Wildfires Continue to Erupt in Kansas

Kansas State University scientists and the National Interagency Coordination Center began warning producers and fire managers earlier this year that drought in the central and southern Plains is causing a higher than normal risk of wildfire. ( Farm Journal )

Prolonged dry weather conditions, low humidity and high winds means farmers and ranchers face another year of precarious risk of wildfires in the Plains.

In the past two days, nearly 50 wildfires have been reported across the state, burning 25,000 acres, Kansas officials told The Witchia Eagle. Of the reports, 21 were put out; 10 are in final clean-up and 16 are reported contained.

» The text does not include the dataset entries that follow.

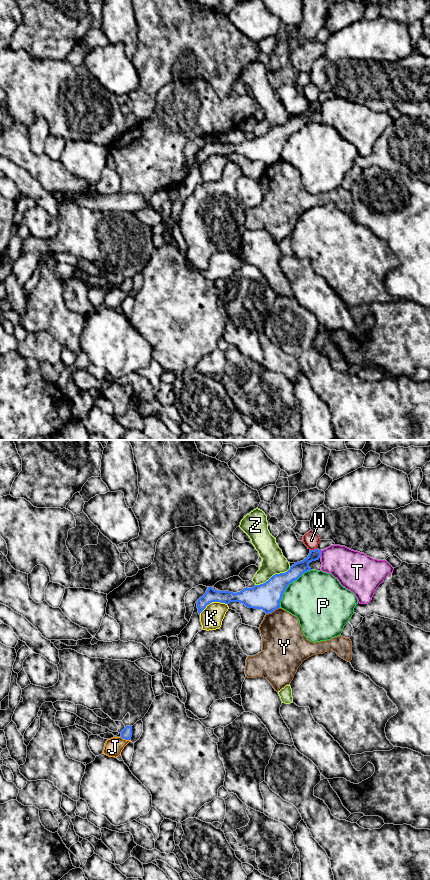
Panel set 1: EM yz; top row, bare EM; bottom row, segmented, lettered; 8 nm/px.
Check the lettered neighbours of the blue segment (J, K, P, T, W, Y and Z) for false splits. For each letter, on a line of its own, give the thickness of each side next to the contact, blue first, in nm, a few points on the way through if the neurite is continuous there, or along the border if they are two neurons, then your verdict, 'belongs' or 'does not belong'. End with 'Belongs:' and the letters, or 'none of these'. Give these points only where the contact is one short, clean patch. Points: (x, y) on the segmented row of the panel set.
J: 90/150 nm | along yz (120, 737), (129, 740) | does not belong
K: 110/180 nm | along yz (226, 603), (210, 602), (199, 614) | does not belong
P: 220/420 nm | along yz (310, 569), (303, 572), (288, 585), (282, 595), (279, 607) | does not belong
T: 110/280 nm | along yz (320, 550), (321, 556) | does not belong
W: 110/120 nm | does not belong
Y: 220/340 nm | along yz (279, 607), (266, 614) | does not belong
Z: 220/190 nm | along yz (290, 567), (286, 571), (275, 573), (264, 582), (255, 585) | does not belong
Belongs: none of these

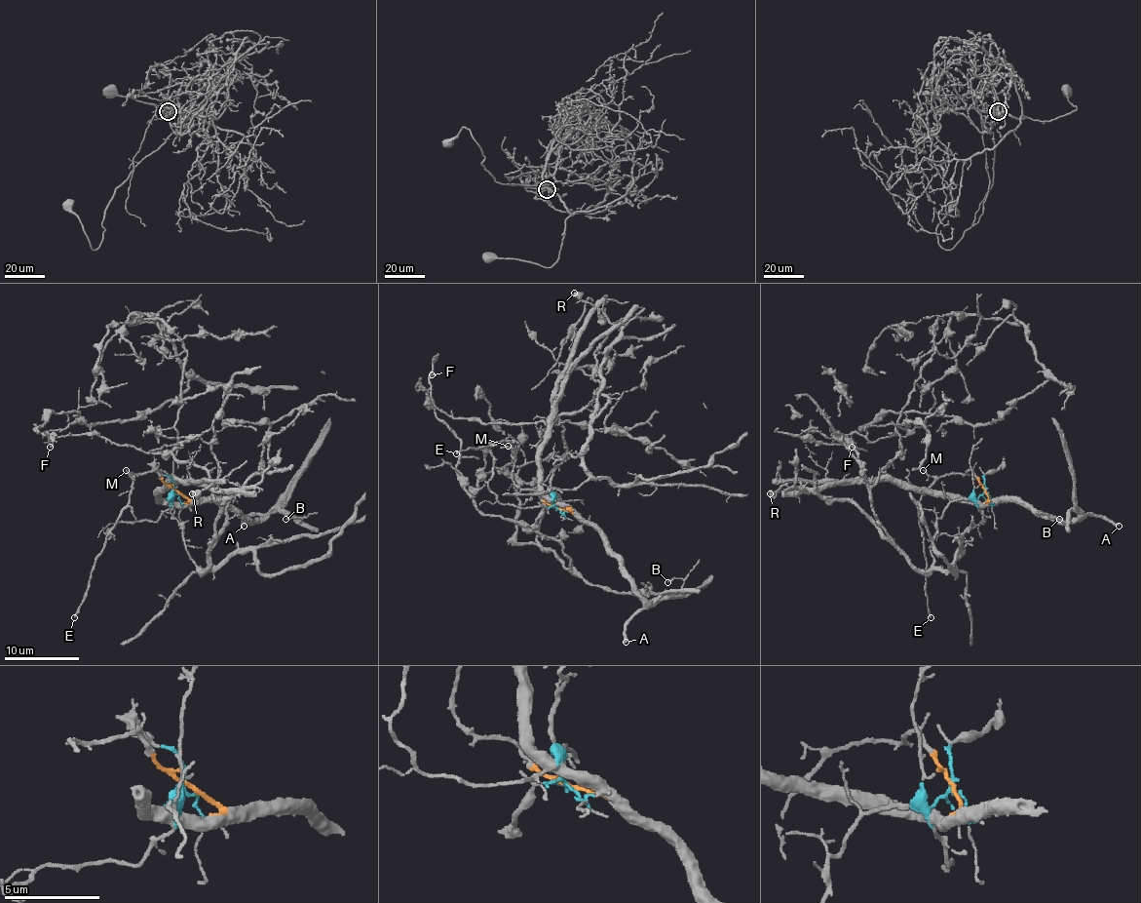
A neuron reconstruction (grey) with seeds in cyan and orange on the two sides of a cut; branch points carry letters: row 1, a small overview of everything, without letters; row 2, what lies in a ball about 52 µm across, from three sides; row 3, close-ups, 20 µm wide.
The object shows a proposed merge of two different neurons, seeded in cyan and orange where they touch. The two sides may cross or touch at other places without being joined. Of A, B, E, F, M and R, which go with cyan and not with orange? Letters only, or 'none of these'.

Monday, a wildfire burned 1,500 to 2,000 acres in Clark County, Kan., one day shy of the one-year anniversary of the massive Starbuck wildfire.

Tuesday, a fire Ellis County led to evacuation of farms near Hays, Kan., north of Catharine about 5 miles.

 

Kansas Highway Patrol Trooper Tod Hileman helped block traffic as ranchers herded cattle out of the wildfire’s path.

 

 

Four UH-60 Black Hawk helicopters and about 16 soldiers from the Kansas National Guard were deployed to support the control efforts, reports The Witchia Eagle.

Traffic on I-70 was rerouted between MP 157 and 163. This was only one of several road closures area, as smoke blanketed the area, making travel hazardous.

 

 

See the current number of active wildfires below:


 

 

 

Kansas State University scientists and the National Interagency Coordination Center began warning producers and fire managers earlier this year that drought in the central and southern Plains is causing a higher than normal risk of wildfire through April, stretching through Texas, Oklahoma and Kansas.

wildfire risk, March and April 2018
The "National Significant Wildland Fire Potential Outlook" says higher than normal fuel loads are increasing the risk for potential wildfire outbreaks this spring. (National Interagency Fire Center)

A Repeat of 2017 and 2016?

Ranchers and farmers in the area faced similar situations in 2017, when massive wildfires covered more than a 1.6 million acres in Texas, Oklahoma, Kansas and Colorado, on March 6, 7 and 8. Later in the year, wildfires affecting cattlemen were reported in North and South Dakota, Montana and California.